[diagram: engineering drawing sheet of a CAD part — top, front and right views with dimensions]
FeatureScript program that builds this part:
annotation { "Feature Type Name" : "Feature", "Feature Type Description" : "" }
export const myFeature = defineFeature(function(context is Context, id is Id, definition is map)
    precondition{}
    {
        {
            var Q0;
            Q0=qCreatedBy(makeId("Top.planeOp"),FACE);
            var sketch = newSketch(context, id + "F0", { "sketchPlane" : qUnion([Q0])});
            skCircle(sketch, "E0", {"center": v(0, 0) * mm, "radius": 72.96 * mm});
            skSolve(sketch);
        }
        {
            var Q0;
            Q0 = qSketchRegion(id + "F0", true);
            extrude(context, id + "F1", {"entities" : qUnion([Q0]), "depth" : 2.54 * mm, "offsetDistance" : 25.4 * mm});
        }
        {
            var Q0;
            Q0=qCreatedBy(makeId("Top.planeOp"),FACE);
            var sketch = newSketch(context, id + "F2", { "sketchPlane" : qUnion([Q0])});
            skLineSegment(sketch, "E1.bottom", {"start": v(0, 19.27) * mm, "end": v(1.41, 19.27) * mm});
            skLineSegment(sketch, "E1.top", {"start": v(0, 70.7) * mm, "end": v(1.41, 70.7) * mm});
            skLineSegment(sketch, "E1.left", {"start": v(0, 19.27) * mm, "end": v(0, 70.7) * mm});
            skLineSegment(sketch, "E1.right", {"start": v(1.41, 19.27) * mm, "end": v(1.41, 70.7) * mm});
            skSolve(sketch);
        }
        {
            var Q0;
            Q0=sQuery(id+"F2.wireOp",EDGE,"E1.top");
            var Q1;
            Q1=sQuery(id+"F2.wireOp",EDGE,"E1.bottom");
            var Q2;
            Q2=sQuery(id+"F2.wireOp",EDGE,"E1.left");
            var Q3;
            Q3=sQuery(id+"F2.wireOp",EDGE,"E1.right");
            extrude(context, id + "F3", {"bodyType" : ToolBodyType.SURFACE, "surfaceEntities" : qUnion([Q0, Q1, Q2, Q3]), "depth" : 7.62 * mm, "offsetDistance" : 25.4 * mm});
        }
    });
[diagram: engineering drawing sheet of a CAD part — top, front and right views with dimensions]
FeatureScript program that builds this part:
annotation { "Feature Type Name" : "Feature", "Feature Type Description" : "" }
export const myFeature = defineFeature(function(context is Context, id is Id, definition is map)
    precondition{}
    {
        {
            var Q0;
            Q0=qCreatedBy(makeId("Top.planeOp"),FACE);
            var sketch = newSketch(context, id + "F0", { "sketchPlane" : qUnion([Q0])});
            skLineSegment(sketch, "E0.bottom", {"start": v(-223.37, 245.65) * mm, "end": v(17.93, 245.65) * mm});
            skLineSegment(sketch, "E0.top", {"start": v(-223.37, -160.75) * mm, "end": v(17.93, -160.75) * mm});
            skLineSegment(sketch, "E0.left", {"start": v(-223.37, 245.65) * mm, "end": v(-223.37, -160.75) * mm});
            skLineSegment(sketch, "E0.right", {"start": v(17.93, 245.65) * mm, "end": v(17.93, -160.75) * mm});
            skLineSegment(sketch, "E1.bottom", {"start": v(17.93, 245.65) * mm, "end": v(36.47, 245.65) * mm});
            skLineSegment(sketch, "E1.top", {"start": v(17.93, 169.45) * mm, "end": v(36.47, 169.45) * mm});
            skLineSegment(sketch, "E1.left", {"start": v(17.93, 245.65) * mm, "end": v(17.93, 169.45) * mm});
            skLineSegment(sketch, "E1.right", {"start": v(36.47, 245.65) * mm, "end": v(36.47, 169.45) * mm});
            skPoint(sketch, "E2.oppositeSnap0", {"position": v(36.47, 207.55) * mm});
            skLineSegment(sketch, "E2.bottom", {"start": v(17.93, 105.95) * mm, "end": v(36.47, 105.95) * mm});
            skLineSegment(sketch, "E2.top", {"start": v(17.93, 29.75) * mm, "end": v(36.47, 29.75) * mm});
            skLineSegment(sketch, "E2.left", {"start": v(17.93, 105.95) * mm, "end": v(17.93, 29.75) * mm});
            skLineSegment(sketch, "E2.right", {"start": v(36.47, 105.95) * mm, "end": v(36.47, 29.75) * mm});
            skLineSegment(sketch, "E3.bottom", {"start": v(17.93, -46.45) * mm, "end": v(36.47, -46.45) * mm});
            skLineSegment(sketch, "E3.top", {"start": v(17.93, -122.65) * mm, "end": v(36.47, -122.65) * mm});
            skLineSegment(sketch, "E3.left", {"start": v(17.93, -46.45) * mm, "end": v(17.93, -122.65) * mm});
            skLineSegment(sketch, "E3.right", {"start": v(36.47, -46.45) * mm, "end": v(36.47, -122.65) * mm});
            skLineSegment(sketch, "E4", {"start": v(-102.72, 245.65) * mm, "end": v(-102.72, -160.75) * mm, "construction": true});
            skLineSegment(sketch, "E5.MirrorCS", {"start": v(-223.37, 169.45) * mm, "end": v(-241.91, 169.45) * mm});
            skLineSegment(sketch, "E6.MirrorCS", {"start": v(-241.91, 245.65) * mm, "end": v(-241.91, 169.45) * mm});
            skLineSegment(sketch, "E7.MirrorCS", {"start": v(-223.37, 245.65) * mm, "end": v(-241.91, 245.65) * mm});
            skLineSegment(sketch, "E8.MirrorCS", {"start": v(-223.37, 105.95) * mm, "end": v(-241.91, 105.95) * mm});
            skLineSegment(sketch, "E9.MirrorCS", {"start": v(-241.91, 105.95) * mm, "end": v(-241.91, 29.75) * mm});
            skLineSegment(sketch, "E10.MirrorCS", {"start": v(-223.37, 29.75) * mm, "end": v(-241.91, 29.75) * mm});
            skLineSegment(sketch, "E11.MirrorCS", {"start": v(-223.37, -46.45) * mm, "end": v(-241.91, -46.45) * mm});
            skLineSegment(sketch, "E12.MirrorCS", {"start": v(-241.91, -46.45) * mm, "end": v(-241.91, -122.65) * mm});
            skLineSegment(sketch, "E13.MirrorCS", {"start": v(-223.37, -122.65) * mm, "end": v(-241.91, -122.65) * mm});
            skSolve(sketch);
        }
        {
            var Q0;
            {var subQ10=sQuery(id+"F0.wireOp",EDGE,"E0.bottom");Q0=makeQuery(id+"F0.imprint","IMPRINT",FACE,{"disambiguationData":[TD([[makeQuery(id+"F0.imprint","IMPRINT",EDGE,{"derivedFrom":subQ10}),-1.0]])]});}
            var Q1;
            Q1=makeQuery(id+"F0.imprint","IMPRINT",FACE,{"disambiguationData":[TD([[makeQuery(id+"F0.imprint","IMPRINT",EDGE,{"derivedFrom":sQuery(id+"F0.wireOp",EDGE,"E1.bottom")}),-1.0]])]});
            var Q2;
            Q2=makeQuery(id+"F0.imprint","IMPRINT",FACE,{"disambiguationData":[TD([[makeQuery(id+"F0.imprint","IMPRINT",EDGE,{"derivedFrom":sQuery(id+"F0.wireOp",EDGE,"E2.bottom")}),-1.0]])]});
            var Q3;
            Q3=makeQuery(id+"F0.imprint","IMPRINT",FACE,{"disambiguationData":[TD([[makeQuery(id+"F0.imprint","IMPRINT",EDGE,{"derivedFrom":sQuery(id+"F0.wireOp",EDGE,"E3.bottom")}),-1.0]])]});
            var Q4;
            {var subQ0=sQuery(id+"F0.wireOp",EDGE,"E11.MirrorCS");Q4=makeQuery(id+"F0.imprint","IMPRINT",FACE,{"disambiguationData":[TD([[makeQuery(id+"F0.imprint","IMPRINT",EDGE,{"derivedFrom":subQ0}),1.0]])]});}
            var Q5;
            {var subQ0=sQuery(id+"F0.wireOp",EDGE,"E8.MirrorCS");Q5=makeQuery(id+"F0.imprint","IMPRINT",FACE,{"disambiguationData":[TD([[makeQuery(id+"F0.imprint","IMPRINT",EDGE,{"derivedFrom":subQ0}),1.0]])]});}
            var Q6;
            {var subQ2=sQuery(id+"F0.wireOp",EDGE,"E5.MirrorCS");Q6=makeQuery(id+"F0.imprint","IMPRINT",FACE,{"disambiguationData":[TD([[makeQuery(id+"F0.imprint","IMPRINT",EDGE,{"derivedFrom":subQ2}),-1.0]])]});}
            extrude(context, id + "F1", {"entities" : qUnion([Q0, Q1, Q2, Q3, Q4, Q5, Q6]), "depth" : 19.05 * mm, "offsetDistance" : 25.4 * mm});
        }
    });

........

**DIRECTION**. Pull out every line of the listing above that contains the string "right" and copy each one in full. Uppercase and lowercase letters count as different.

**THE RESULT**.
[diagram: engineering drawing sheet of a CAD part — top, front and right views with dimensions]
            skLineSegment(sketch, "E1.right", {"start": v(1.41, 19.27) * mm, "end": v(1.41, 70.7) * mm});
            Q3=sQuery(id+"F2.wireOp",EDGE,"E1.right");
[diagram: engineering drawing sheet of a CAD part — top, front and right views with dimensions]
            skLineSegment(sketch, "E0.right", {"start": v(17.93, 245.65) * mm, "end": v(17.93, -160.75) * mm});
            skLineSegment(sketch, "E1.right", {"start": v(36.47, 245.65) * mm, "end": v(36.47, 169.45) * mm});
            skLineSegment(sketch, "E2.right", {"start": v(36.47, 105.95) * mm, "end": v(36.47, 29.75) * mm});
            skLineSegment(sketch, "E3.right", {"start": v(36.47, -46.45) * mm, "end": v(36.47, -122.65) * mm});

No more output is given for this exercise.